Point tracking data:

......

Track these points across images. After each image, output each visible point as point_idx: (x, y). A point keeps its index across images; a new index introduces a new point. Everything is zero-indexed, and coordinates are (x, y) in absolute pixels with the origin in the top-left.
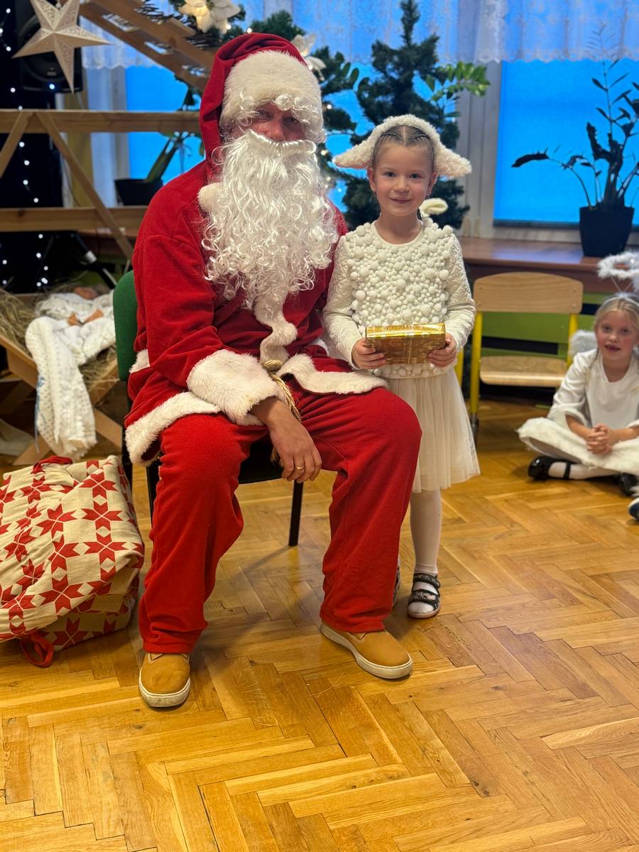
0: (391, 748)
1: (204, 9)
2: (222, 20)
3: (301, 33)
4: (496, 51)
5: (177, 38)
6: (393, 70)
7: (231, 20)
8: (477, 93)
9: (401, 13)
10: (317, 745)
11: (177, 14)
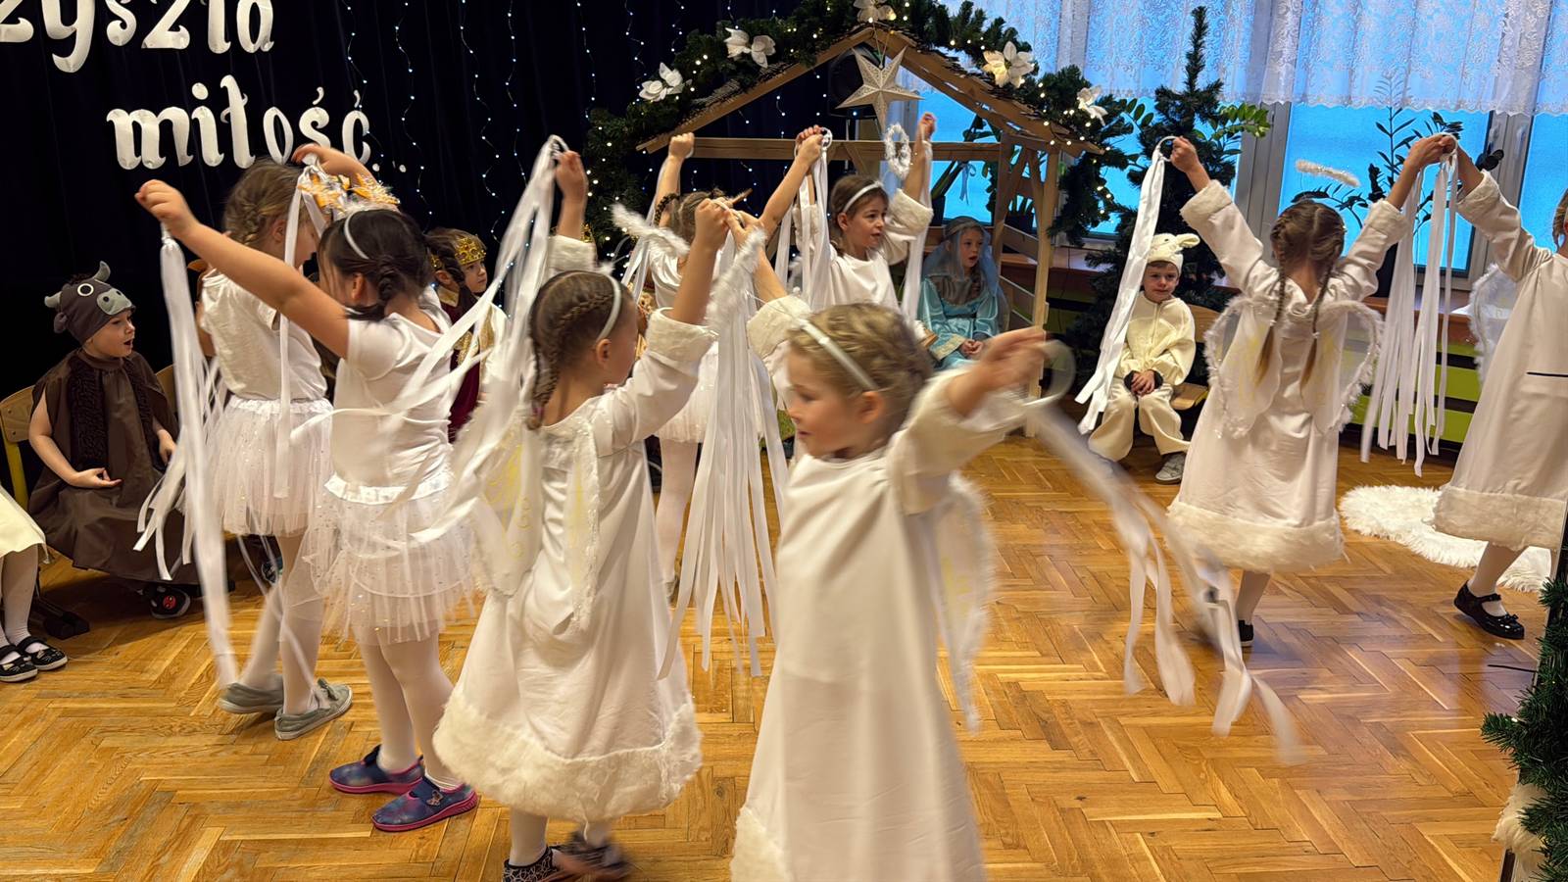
0: (1099, 663)
1: (1003, 68)
2: (1017, 77)
3: (1088, 85)
4: (1282, 94)
5: (976, 89)
6: (1174, 113)
7: (1025, 76)
8: (1257, 134)
9: (1185, 62)
10: (1043, 655)
11: (979, 72)
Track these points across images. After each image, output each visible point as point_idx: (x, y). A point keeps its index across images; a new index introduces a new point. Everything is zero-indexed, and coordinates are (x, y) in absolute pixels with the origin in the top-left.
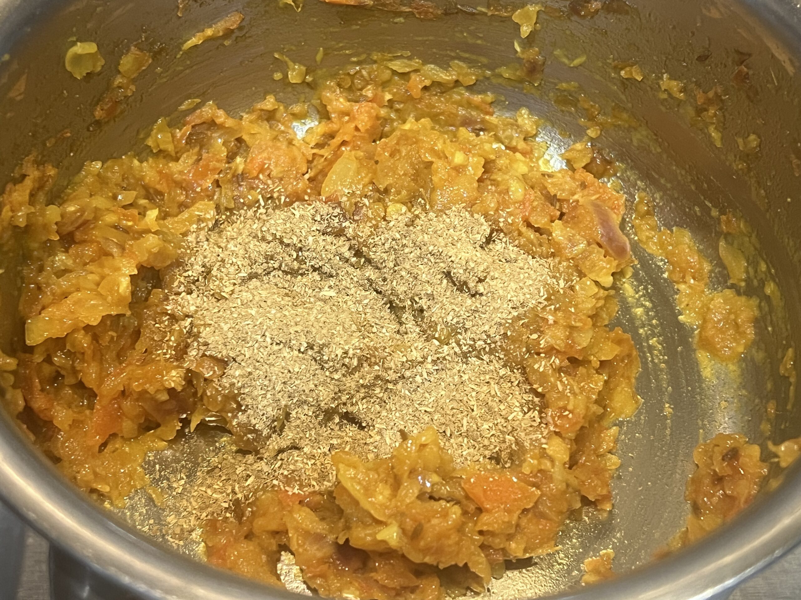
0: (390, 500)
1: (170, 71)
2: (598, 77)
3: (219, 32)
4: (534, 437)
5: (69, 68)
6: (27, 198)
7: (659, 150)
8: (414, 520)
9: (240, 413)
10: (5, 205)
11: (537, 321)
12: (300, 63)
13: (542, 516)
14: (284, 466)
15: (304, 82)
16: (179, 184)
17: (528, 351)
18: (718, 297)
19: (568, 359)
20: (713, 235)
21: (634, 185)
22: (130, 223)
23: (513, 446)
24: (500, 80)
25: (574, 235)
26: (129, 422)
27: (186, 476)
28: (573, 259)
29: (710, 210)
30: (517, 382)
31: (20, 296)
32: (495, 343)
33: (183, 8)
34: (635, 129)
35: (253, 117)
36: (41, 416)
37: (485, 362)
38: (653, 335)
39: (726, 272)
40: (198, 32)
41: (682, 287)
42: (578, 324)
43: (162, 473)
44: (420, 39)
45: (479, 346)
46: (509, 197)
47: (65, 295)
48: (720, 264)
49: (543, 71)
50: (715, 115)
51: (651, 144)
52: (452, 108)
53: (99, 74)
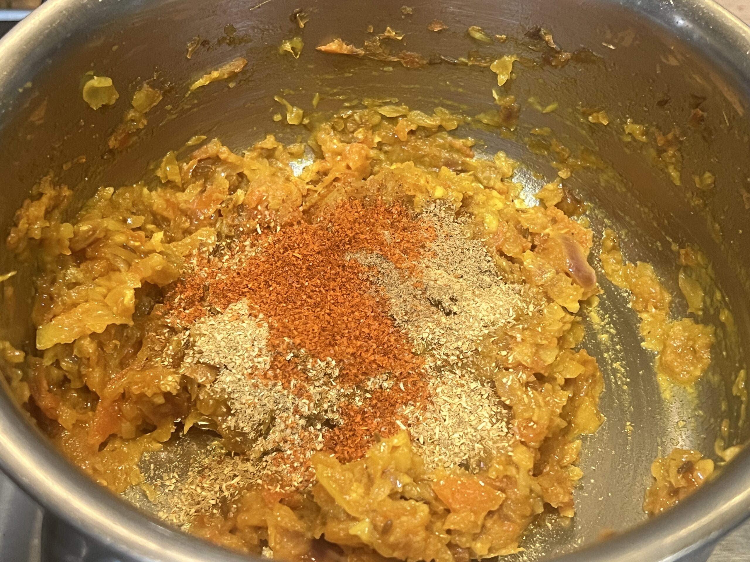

......

* [YOUR OBJECTIVE]: The records above must all be output exactly. Omit the images.

* [WRITTEN REPLY]:
Track these points across images. After each image, output each visible point as point_idx: (x, y). A point keeps its index across images; a new index introduces a new point. Everything is zero-indexed, and coordinates are (x, y) in absolute pixels with the origin in the top-left.
0: (391, 748)
1: (204, 9)
2: (222, 20)
3: (301, 33)
4: (496, 51)
5: (177, 38)
6: (393, 70)
7: (231, 20)
8: (477, 93)
9: (401, 13)
10: (317, 745)
11: (177, 14)
0: (1099, 663)
1: (1003, 68)
2: (1017, 77)
3: (1088, 85)
4: (1282, 94)
5: (976, 89)
6: (1174, 113)
7: (1025, 76)
8: (1257, 134)
9: (1185, 62)
10: (1043, 655)
11: (979, 72)
Track these points across images. After each image, output each visible point as point_idx: (x, y). A point keeps its index across images; a new index introduces a new point. Everything is zero-indexed, and coordinates are (x, y) in absolute pixels with the origin in the top-left.
0: (390, 500)
1: (170, 71)
2: (598, 77)
3: (219, 32)
4: (534, 437)
5: (69, 68)
6: (27, 198)
7: (659, 150)
8: (414, 520)
9: (240, 413)
10: (5, 205)
11: (537, 321)
12: (300, 63)
13: (542, 516)
14: (284, 466)
15: (304, 82)
16: (179, 184)
17: (528, 351)
18: (718, 297)
19: (568, 359)
20: (713, 235)
21: (634, 185)
22: (130, 223)
23: (513, 446)
24: (500, 80)
25: (574, 235)
26: (129, 422)
27: (186, 476)
28: (573, 259)
29: (710, 210)
30: (517, 382)
31: (20, 296)
32: (495, 343)
33: (183, 8)
34: (635, 129)
35: (253, 117)
36: (41, 416)
37: (485, 362)
38: (653, 335)
39: (726, 272)
40: (198, 32)
41: (682, 287)
42: (578, 324)
43: (162, 473)
44: (420, 39)
45: (479, 346)
46: (509, 197)
47: (65, 295)
48: (720, 264)
49: (543, 71)
50: (715, 115)
51: (651, 144)
52: (452, 108)
53: (99, 74)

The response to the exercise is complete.